La moltitudine di liste spesso è la fotografia di un sistema che preferisce il rimpasto di equilibri locali alla costruzione di responsabilità politiche chiare

Liste come labirinti tra nomi, simboli e smarrimento politico

La Campania si presenta al voto in una confusione di nomi e simboli che raramente è stata così eloquente. La moltitudine di liste non è un trionfo della democrazia partecipata ma spesso la fotografia di un sistema che preferisce il rimpasto di equilibri locali alla costruzione di responsabilità politiche chiare.

Vedere candidati piazzati per rappresentare interessi di qualche circolo, sprazzi di clientela territoriale o semplicemente per rimpolpare una lista è sconcertante, non perché la società civile non debba avere spazio, ma perché la politica, quando si ingombra di candidature così eterogenee, perde la capacità di dire cosa vuole fare e con quali mezzi.

C’è una componente cinica in questo fenomeno: professionisti della poltrona che si spostano come tessere, ex amministratori che tornano per placare rendite locali, figure improbabili piazzate per equilibri di corrente. E c’è una componente più ingenua ma altrettanto perniciosa: liste civiche e micro-aggregazioni nate dall’emotività del territorio, dal risentimento o dall’opportunità contingente, senza un progetto coerente. Il risultato è un’offerta politica che si frammenta fino all’incomprensibilità, trasformando il voto in un gesto emotivo più che in una scelta di responsabilità.

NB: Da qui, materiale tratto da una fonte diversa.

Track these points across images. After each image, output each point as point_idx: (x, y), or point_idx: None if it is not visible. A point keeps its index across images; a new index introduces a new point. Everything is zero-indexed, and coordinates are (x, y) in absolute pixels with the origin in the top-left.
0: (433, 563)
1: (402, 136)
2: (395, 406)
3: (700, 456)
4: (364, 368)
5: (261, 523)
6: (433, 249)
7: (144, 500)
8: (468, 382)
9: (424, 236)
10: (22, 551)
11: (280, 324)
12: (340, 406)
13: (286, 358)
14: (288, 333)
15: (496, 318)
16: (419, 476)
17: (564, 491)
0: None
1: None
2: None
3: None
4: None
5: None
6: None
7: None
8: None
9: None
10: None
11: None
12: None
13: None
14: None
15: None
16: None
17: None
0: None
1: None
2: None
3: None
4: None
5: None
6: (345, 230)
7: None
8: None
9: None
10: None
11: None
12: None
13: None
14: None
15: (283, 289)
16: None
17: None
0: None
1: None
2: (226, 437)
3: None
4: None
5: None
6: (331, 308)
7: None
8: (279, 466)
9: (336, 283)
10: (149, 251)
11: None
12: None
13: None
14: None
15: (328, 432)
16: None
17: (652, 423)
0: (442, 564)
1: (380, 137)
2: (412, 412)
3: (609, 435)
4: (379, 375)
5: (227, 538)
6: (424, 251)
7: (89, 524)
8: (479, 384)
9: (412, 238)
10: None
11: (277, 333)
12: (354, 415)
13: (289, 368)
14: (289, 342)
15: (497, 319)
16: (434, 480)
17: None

La critica non è fatta per il gusto di criticare, ma per riportare l’attenzione su alcuni nodi concreti. La selezione dei candidati deve basarsi su competenza verificabile, curricula sintetici e trasparenza sui conflitti di interesse. I programmi non possono restare slogan generici ma devono articolarsi in priorità misurabili e tempi certi. I partiti e le coalizioni devono rispondere del perché scelgono determinate persone e come queste incarnino obiettivi di legislatura.

Si può essere severi senza essere distruttivi. Respingere il qualunquismo che liquida ogni candidatura come inutile non significa accettare supinamente la logica dell’ingrassamento delle liste. Serve invece una riforma culturale delle pratiche di candidatura che unisca pluralismo e responsabilità, che difenda la possibilità di voci nuove senza trasformare ogni competizione in una fiera di raccomandazioni e camuffamenti.

Ai cittadini va ricordato un punto semplice e spesso eluso. In un’elezione regionale la posta non è solo il cambiamento dell’assetto politico, ma la qualità concreta dei servizi, della sanità, dei trasporti e del governo del territorio. Votare bene significa informarsi sui nomi, chiedere impegni precisi, non cedere al chiasso mediatico né alle appartenenze clientelari. I partiti maggiori hanno la responsabilità di non scaricare sulle liste civetta i loro problemi di selezione. Le liste piccole hanno la responsabilità di dimostrare che la loro presenza arricchisce il dibattito con proposte reali.

Se vogliamo che la Campania esca da questo girovagare tra simboli e interessi occasionali, chiediamo che la politica torni a essere un esercizio di responsabilità e non una somma di opportunismi. Solo così la pluralità tornerà ad essere una risorsa e non un rumore di fondo che impedisce di capire chi davvero vuole governare per il bene comune.